By  Ntungwe Ngalame Elias, who was among a group of award-winning environmental journalists from Cameroon who were hosted by the Thomson Reuters Foundation during a week-long UK visit in April as part of their prize.  Ntungwe Ngalame Elias, of Eden Newspaper, won the Best Print Report award for an article, “Coping with Climate Change in Yaounde”. The following story was published on the Reuters Foundation AlertNet Service.

 YAOUNDE, Cameroon (AlertNet) - The Cameroon government has initiated a process to integrate local communities in the management of the country's forests and wildlife.

The Ministry of Forestry and Wildlife recently signed agreements with five traditional rulers for planting about 50,000 trees following a three day workshop that discussed issues of fighting climate change by adopting sustainable forest management practices.

Cameroon's efforts to elicit greater community participation in forest management is in accordance with the Voluntary Partnership Agreement (VPA), a part of the EU-initiated Forest Law Enforcement Governance and Trade process signed between Cameroon and the European Union to ensure transparency in forest governance and management, said Grace Mbah, Cameroon's southwest regional delegate of forestry and wildlife.

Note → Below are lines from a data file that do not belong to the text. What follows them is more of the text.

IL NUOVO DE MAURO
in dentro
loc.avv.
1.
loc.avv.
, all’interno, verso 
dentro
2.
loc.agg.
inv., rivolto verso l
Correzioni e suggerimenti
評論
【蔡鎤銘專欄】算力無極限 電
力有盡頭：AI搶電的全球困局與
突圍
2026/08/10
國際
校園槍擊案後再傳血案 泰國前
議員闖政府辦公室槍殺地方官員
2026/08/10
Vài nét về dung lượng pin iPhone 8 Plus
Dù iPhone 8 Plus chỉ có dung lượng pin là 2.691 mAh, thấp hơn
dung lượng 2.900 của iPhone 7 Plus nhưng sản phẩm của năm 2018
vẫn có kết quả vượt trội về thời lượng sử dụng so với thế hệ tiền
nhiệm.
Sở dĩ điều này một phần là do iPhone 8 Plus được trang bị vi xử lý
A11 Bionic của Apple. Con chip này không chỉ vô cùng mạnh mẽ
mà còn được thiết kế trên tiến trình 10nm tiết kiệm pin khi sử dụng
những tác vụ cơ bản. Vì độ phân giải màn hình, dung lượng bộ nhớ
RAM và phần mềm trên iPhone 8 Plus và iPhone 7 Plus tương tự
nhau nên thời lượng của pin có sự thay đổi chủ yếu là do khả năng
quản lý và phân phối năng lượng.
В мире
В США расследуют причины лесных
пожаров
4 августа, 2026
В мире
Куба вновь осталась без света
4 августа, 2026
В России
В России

Worldwide, community participation in forest management has assumed significance with the creation of REDD (Reducing emissions from destruction and degradation), an international effort expected to become a major instrument of emissions reductions post-2012 when the Kyoto Protocol expires.

According to the Intergovernmental Panel on Climate Change, deforestation and subsequent land-use change occurring in tropical developing countries contributed up to 25 percent of global greenhouse gas emissions in the 1990s.

Enhancing forest carbon stocks in developing countries - the basis of REDD - started as a global initiative from the United Nation's conference on climate change at Bali in 2007.

The focus has now shifted to national and local  levels with more than 40 countries developing national REDD strategies and policies, and hundreds of REDD projects being initiated across the tropics.

ENGAGING FOREST COMMUNITIES

An important component of this strategy has been devising mechanisms to engage forest communities to help conservation practices - adopted with the help of funding from the developed countries – to become more accountable.

Experts also feel that meaningful participation of forest communities will determine whether REDD achieves the desired success.

"Traditional rulers are agents of development and have direct authority and control over the local communities. We are not only custodians of  tradition but we also take responsibility to protect and preserve ... bio-diversity," said Fon Chafah Isaac XI, secretary general of the newly created National Association of Traditional Rulers.

Northern Cameroon has suffered most from the loss of its green cover, resulting in advancing of the Sahara Desert, according to local community leaders.

Lake Chad, the largest water body in the region, spread over northern Nigeria, northern Cameroon and northern Chad, has shrunk considerably over the past two decades, posing additional difficulties for agrarian communities living in the region.

All three countries depend on hydro-electricity from a dam on the fast-receding lake.

Traditional  leaders participating in the effort said that, besides tree planting, they will work to curb the amount of wood being cut for fuel in their communities.

"Along with planting trees, we have to sensitize the population on the effects of .... burning of waste, the use of wood for cooking and so on," Isaac said. He added that such messages will be disseminated in local languages through community radio and in local group meetings.

Cameroon has 14 million hectares of protected forests and about 17.5 million hectares of commercial and other exploited forests.

Ntungwe Elias Ngalame is an award-winning environmental writer with Cameroon's Eden Group of newspapers.